6.0 Economic Significance in the USA

For-profit organisations in all forms are central to the US economy. They contribute to:

  • Employment generation
  • Tax revenues
  • Innovation and technological advancement
  • Global competitiveness

According to the U.S. Bureau of Economic Analysis (BEA, 2023), corporate activity forms a major component of national GDP. Large corporations such as Microsoft and Amazon drive technological progress, while small businesses foster community development and entrepreneurship.

Porter (1985) argues that competitive advantage arises from innovation and value creation, both of which are stimulated by profit-oriented enterprise.

The United States demonstrates the diversity and dynamism of for-profit organisational structures. From sole traders managing independent enterprises to multinational public corporations trading on global exchanges, each structure serves a unique economic purpose.

While sole traders and partnerships emphasise personal control and collaboration, private and public corporations provide limited liability and greater access to capital. Regardless of structure, the underlying objective remains consistent: to generate profit while sustaining growth and competitiveness.

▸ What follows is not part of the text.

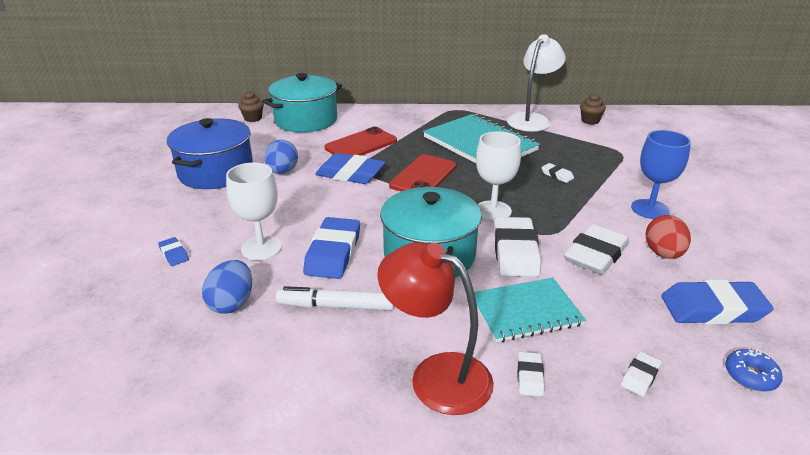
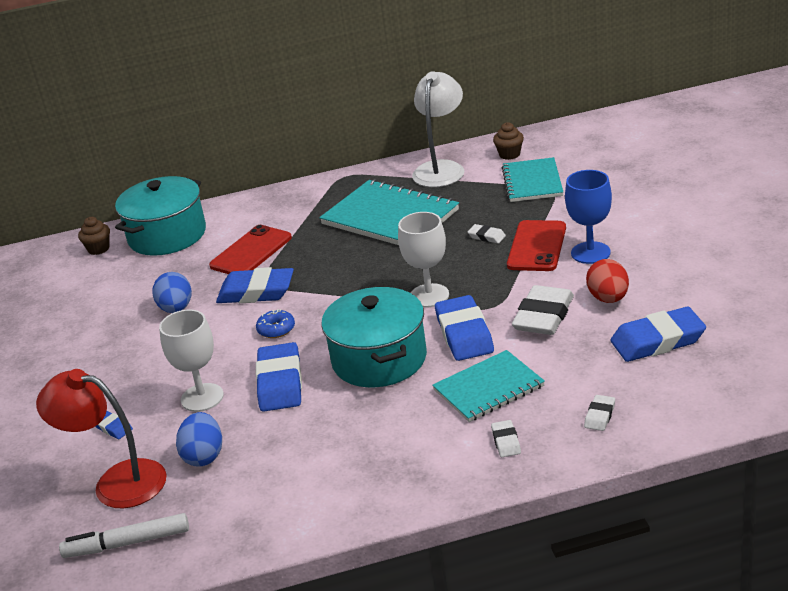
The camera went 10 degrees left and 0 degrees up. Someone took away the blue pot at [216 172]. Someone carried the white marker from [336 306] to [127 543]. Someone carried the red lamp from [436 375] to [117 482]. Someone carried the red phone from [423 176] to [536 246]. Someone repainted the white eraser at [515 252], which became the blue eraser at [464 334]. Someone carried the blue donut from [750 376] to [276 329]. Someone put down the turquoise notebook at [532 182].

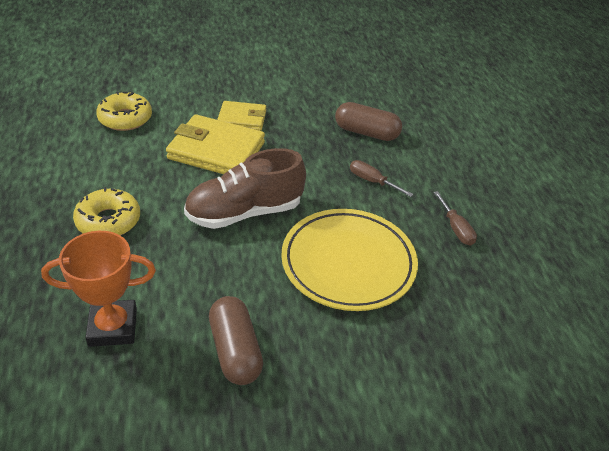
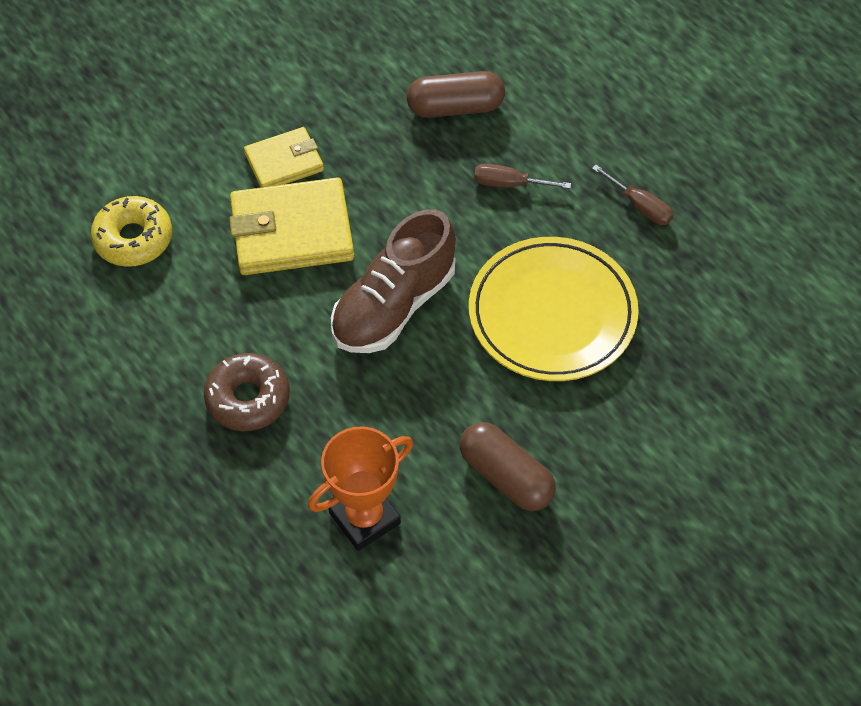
The camera went 25 degrees left and 15 degrees up. Someone repainted the yellow donut at [108 221], which became the brown donut at [248 398].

Understanding these organisational forms provides valuable insight into how the American economy functions and why entrepreneurship remains a cornerstone of national prosperity.

References

Arnold, G. (2022) Corporate Financial Management. Harlow: Pearson.

Atrill, P. and McLaney, E. (2019) Accounting and Finance for Non-Specialists. 11th edn. Harlow: Pearson.

Cheeseman, H.R. (2019) Business Law. 10th edn. Boston: Pearson.

Deakins, D. and Freel, M. (2020) Entrepreneurship and Small Firms. 8th edn. London: McGraw-Hill Education.

Mankiw, N.G. (2021) Principles of Economics. 9th edn. Boston: Cengage.

Miller, R.L. (2017) Business Law Today. Boston: Cengage Learning.

Porter, M.E. (1985) Competitive Advantage. New York: Free Press.

Scarborough, N.M. and Cornwall, J.R. (2019) Essentials of Entrepreneurship and Small Business Management. 9th edn. Harlow: Pearson.